Gone Girl concentrate.
That might be the best description of the film Gone Girl, based on the best-selling 2012 thriller by author Gillian Flynn. The tale of a man suspected in the disappearance of his wife – and the all too predictable media storm that follows – is pared down to its essentials here.
But the remarkable thing is, even with some plot lines pared out or scaled back, that essence is still there – the cynical take on marriage, the pointed question of whether a woman can ever be herself with a man and the sobering realization of how our absorption of media can color our every perception.

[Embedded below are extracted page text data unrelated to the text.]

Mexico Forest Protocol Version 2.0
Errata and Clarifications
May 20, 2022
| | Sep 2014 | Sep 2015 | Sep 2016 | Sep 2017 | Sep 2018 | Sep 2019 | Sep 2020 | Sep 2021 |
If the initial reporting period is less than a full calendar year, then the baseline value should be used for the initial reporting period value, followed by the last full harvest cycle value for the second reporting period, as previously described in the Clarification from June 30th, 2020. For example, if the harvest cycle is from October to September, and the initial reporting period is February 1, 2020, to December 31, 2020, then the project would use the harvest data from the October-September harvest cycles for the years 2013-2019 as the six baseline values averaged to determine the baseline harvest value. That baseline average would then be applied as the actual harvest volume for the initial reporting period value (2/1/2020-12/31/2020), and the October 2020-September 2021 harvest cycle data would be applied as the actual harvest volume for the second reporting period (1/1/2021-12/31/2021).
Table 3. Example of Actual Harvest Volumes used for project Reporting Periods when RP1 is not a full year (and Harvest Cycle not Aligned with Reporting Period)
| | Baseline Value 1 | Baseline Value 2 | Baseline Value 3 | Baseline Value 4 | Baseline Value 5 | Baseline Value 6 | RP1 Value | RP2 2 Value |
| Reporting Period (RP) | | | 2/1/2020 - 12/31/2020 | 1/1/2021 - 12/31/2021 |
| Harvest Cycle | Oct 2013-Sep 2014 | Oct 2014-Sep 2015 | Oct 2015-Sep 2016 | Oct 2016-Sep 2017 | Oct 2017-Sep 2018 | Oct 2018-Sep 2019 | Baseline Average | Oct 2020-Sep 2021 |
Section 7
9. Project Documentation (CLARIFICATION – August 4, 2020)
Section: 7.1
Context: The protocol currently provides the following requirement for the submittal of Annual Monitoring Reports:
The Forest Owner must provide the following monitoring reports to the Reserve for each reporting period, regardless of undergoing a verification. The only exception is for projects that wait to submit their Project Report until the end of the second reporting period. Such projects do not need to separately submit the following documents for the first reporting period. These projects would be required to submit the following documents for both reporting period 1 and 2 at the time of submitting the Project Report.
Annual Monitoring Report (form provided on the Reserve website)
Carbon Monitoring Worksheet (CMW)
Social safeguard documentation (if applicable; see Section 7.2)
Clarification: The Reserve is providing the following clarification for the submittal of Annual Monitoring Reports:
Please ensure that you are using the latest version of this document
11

Flynn, who adapted her book for the screen, seems almost to have envisioned it as a film from the beginning, drawing on snappy dialogue that works on film, but might have seemed too glib or shallow on the page.

For all those who find themselves endlessly disappointed by big-screen book adaptions, Gone Girl is the antidote, but those who prefer films to books will miss little by opting for the movie. Even clocking in at two and a half hours, it is well paced and well acted.

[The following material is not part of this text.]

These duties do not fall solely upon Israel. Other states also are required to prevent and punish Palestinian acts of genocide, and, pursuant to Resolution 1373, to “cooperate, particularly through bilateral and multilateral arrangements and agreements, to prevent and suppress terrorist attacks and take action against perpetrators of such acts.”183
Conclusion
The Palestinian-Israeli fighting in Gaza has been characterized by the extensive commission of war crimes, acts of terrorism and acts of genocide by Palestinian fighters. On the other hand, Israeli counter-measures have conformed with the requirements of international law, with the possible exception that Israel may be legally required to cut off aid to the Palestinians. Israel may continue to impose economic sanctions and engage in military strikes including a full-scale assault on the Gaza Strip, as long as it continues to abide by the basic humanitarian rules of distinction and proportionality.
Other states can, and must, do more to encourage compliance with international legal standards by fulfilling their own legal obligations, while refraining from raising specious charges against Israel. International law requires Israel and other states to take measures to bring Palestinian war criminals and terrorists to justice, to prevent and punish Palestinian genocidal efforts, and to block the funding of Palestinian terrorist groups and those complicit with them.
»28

Ben Affleck, as Nick Dunne, is nearly perfectly cast as a slightly smarter and less pathetic version of the aggrieved husband than the book’s. The actor can be a glib charmer on film, but he always has been at his best not as a Pearl Harbor-type hero, but as someone who understands he’s compromised – and isn’t sure what to do next. That’s certainly Nick’s quandary.
Rosamund Pike has the bigger challenge. An exceedingly cool beauty, Pike largely has played sweet victims or vampy arm candy. Amy Elliott Dunne is all image, first as the centerpiece of her parents’ successful children’s book franchise, then as the lovely headshot in the missing posters and billboards. The British export nails Amy’s cipher quality, that key idea that no matter how much we gaze on her smiling face we will not know what drives her.

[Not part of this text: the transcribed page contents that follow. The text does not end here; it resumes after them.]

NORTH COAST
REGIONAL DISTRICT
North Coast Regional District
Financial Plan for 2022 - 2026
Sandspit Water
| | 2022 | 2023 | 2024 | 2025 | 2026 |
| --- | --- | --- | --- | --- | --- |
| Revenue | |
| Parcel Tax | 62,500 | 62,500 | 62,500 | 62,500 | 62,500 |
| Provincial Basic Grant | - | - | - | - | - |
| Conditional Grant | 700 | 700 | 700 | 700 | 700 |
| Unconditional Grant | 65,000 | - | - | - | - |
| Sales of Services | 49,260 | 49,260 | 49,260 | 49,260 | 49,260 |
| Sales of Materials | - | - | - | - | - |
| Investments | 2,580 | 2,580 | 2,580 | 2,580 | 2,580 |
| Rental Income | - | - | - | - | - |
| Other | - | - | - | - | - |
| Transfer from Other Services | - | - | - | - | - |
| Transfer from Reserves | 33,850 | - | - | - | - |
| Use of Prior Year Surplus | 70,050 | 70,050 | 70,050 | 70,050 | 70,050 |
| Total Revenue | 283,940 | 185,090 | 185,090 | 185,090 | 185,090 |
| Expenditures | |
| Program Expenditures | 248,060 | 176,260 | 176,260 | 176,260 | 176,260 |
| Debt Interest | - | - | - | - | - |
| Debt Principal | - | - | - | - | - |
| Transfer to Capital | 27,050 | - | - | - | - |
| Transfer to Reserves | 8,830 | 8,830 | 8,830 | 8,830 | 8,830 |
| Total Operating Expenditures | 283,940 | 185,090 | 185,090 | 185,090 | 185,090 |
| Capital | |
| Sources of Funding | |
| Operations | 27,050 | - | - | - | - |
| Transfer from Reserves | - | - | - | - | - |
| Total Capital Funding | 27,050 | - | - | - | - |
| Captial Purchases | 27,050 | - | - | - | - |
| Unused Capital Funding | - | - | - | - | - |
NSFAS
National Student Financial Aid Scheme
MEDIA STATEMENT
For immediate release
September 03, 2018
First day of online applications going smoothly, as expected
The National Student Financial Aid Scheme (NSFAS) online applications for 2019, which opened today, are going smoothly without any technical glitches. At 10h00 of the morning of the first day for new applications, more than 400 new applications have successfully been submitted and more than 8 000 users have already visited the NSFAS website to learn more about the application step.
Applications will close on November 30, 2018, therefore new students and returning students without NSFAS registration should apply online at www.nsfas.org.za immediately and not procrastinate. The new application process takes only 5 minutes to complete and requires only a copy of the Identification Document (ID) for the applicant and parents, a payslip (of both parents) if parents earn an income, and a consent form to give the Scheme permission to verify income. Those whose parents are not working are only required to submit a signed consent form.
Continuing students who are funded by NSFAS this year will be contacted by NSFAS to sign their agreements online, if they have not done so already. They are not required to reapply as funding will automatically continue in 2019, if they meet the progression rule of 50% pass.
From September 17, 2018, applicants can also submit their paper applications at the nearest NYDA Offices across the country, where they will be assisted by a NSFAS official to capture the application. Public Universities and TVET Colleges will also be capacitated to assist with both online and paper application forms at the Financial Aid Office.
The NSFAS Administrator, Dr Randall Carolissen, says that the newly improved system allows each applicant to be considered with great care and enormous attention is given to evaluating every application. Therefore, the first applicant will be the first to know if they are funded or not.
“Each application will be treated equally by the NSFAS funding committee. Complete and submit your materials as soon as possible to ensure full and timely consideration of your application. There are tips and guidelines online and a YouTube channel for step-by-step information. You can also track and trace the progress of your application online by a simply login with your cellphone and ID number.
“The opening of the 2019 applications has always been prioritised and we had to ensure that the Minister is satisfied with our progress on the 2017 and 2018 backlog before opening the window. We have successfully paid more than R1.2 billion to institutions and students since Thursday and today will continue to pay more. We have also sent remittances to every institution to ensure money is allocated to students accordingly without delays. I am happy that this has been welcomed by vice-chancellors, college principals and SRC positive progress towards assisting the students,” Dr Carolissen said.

The supporting cast does not have a wink link. It includes a winning Tyler Perry, who drops some of the film’s best lines in limited screen time, Kim Dickens, who as a dogged detective shines in a crucial duel in which she knows she is overmatched, and Missi Pyle, as fine as a stand-in for Nancy Grace as you will find.
Director David Fincher specializes in unsavory bits of business, like Seven, Fight Club and Zodiac, films that unflinchingly dip into the darker sides of human nature. Another standout, Gone Girl will fit on his resume just fine.
Gone Girl begins screening Thursday with evening showtimes. The film opens in wide release Friday.